◆ Exercise goal
Go through the data that follows and restate each line exactly as it reads.

◆ Extracted data
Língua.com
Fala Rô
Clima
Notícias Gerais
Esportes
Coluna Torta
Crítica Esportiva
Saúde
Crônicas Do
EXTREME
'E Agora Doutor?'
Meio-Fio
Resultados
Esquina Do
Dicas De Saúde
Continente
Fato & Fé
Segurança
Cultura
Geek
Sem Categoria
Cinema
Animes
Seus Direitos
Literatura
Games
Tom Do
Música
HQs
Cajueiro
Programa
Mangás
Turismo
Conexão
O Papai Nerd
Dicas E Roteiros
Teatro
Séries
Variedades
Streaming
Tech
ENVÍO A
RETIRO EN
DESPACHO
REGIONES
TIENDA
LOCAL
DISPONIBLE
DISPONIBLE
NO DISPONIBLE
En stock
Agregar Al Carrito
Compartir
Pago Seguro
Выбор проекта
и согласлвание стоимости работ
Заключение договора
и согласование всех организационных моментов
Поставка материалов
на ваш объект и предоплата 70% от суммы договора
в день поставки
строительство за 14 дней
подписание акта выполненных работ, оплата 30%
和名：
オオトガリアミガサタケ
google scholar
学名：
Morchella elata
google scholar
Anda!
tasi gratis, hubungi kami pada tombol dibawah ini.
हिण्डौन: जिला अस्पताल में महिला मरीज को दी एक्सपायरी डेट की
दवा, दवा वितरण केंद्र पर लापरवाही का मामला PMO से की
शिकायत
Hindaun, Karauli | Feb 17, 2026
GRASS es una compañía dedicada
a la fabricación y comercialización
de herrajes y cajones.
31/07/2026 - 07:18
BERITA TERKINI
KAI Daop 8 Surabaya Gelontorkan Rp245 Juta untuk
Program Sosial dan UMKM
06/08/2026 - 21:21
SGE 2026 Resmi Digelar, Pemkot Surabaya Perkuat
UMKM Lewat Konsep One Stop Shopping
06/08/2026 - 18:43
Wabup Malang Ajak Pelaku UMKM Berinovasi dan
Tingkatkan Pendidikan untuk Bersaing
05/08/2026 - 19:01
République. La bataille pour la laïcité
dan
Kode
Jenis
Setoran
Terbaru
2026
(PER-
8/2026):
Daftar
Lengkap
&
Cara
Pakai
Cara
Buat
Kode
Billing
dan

◆ Response area
Língua.com
Fala Rô
Clima
Notícias Gerais
Esportes
Coluna Torta
Crítica Esportiva
Saúde
Crônicas Do
EXTREME
'E Agora Doutor?'
Meio-Fio
Resultados
Esquina Do
Dicas De Saúde
Continente
Fato & Fé
Segurança
Cultura
Geek
Sem Categoria
Cinema
Animes
Seus Direitos
Literatura
Games
Tom Do
Música
HQs
Cajueiro
Programa
Mangás
Turismo
Conexão
O Papai Nerd
Dicas E Roteiros
Teatro
Séries
Variedades
Streaming
Tech
ENVÍO A
RETIRO EN
DESPACHO
REGIONES
TIENDA
LOCAL
DISPONIBLE
DISPONIBLE
NO DISPONIBLE
En stock
Agregar Al Carrito
Compartir
Pago Seguro
Выбор проекта
и согласлвание стоимости работ
Заключение договора
и согласование всех организационных моментов
Поставка материалов
на ваш объект и предоплата 70% от суммы договора
в день поставки
строительство за 14 дней
подписание акта выполненных работ, оплата 30%
和名：
オオトガリアミガサタケ
google scholar
学名：
Morchella elata
google scholar
Anda!
tasi gratis, hubungi kami pada tombol dibawah ini.
हिण्डौन: जिला अस्पताल में महिला मरीज को दी एक्सपायरी डेट की
दवा, दवा वितरण केंद्र पर लापरवाही का मामला PMO से की
शिकायत
Hindaun, Karauli | Feb 17, 2026
GRASS es una compañía dedicada
a la fabricación y comercialización
de herrajes y cajones.
31/07/2026 - 07:18
BERITA TERKINI
KAI Daop 8 Surabaya Gelontorkan Rp245 Juta untuk
Program Sosial dan UMKM
06/08/2026 - 21:21
SGE 2026 Resmi Digelar, Pemkot Surabaya Perkuat
UMKM Lewat Konsep One Stop Shopping
06/08/2026 - 18:43
Wabup Malang Ajak Pelaku UMKM Berinovasi dan
Tingkatkan Pendidikan untuk Bersaing
05/08/2026 - 19:01
République. La bataille pour la laïcité
dan
Kode
Jenis
Setoran
Terbaru
2026
(PER-
8/2026):
Daftar
Lengkap
&
Cara
Pakai
Cara
Buat
Kode
Billing
dan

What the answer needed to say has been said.